Back to Current Affairs
March 28, 2025

India to Phase Out Medium‑ and Long‑Term Gold Monetisation Deposits from March 2025

K
Kalpana SharmaCurrent Affairs Editor & Content Lead

Key Highlights

  • The Government of India will stop accepting new medium‑ and long‑term deposits under the Gold Monetisation Scheme (GMS) from 26 March 2025.
  • Short‑term deposits (1‑3 years) may still be opened at banks’ discretion.
  • Existing medium‑ and long‑term deposits will be honoured until they mature, as per RBI clarification.
  • Since its inception in 2015, the scheme mobilised more than 31,000 kg of gold, but the government cites shifting market dynamics and limited impact on import reduction.
  • Sovereign Gold Bonds have also been discontinued, with the government turning to duty rationalisation to stimulate demand.

Detailed Insights

The Gold Monetisation Scheme, launched in November 2015, was designed to channel idle gold holdings—bars, coins and jewellery (excluding stones and other metals)—into the formal financial system.
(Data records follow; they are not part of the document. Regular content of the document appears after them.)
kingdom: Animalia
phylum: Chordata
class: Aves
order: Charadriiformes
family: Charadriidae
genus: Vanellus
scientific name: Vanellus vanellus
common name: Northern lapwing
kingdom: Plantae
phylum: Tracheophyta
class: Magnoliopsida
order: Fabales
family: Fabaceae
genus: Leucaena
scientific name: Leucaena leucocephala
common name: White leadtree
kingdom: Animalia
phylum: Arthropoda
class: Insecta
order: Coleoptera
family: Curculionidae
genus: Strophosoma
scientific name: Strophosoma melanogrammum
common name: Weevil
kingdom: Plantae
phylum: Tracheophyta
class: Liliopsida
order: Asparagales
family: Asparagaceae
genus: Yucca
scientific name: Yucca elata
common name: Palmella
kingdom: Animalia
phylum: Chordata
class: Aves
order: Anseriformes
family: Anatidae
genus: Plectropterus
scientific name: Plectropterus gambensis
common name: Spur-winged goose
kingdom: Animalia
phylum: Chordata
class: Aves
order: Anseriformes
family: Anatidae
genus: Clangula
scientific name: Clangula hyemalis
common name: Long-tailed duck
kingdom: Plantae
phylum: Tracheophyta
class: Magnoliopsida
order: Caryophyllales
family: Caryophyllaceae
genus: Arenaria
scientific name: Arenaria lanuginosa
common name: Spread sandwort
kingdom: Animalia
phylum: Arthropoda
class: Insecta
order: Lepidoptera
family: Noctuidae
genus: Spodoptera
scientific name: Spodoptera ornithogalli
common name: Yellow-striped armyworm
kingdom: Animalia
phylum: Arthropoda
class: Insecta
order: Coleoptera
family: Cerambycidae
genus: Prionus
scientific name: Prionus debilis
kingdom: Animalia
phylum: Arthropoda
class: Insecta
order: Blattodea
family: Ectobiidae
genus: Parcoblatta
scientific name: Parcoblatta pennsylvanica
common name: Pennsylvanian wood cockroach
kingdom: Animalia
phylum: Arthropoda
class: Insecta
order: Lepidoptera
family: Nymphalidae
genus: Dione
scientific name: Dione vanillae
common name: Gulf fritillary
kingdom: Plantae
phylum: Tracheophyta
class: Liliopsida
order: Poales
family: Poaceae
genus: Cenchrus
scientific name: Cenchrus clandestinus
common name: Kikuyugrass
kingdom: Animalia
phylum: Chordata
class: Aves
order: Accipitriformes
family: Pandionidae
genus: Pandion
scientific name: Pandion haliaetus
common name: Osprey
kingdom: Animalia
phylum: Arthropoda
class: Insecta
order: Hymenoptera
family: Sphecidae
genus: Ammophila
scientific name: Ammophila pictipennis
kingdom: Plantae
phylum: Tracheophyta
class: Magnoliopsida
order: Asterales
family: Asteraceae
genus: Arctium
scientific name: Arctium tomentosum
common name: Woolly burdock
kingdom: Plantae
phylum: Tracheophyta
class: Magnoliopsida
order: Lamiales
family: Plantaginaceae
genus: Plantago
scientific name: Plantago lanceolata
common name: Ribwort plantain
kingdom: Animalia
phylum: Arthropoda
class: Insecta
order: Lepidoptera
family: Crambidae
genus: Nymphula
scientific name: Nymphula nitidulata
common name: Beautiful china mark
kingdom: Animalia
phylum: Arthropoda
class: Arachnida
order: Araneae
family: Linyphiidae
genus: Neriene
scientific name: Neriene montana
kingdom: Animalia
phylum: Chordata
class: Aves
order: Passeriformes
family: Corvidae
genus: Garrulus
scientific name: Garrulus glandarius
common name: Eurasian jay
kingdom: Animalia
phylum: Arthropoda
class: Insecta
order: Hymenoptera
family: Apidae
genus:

Participants could deposit a minimum of 10 g of raw gold without any upper limit. Deposits were sorted into three buckets:

  • Short‑term Bank Deposits (STBD): Tenure of 1‑3 years, interest set by the bank in line with global lease rates.
  • Medium‑term Government Deposits (MTGD): Tenure of 5‑7 years, fixed interest of 2.25 % per annum payable by the government.
  • Long‑term Government Deposits (LTGD): Tenure of 12‑15 years, fixed interest of 2.5 % per annum payable by the government.

By November 2024, the scheme had attracted 5,693 depositors, mobilising 31,164 kg of gold: 7,509 kg in short‑term, 9,728 kg in medium‑term and 13,926 kg in long‑term instruments. Despite these figures, the government concluded that the scheme’s contribution to curbing gold imports and the current‑account deficit had been modest. Consequently, all new medium‑ and long‑term deposits will be barred after 26 March 2025, while banks may continue to offer short‑term products.

The Reserve Bank of India affirmed that already‑existing MTGD and LTGD accounts will continue to earn the stipulated interest until they reach maturity, and premature withdrawals remain permissible under the original terms. No roll‑over of these categories will be permitted.

Parallelly, the Sovereign Gold Bond programme was also phased out owing to high issuance costs, and the 2025‑26 budget refrained from authorising fresh bonds. Instead, the government opted to rationalise import duties to stimulate domestic gold consumption. Notably, gold prices surged 41.5 % in 2024, touching ₹90,450 per 10 g on 25 March 2025.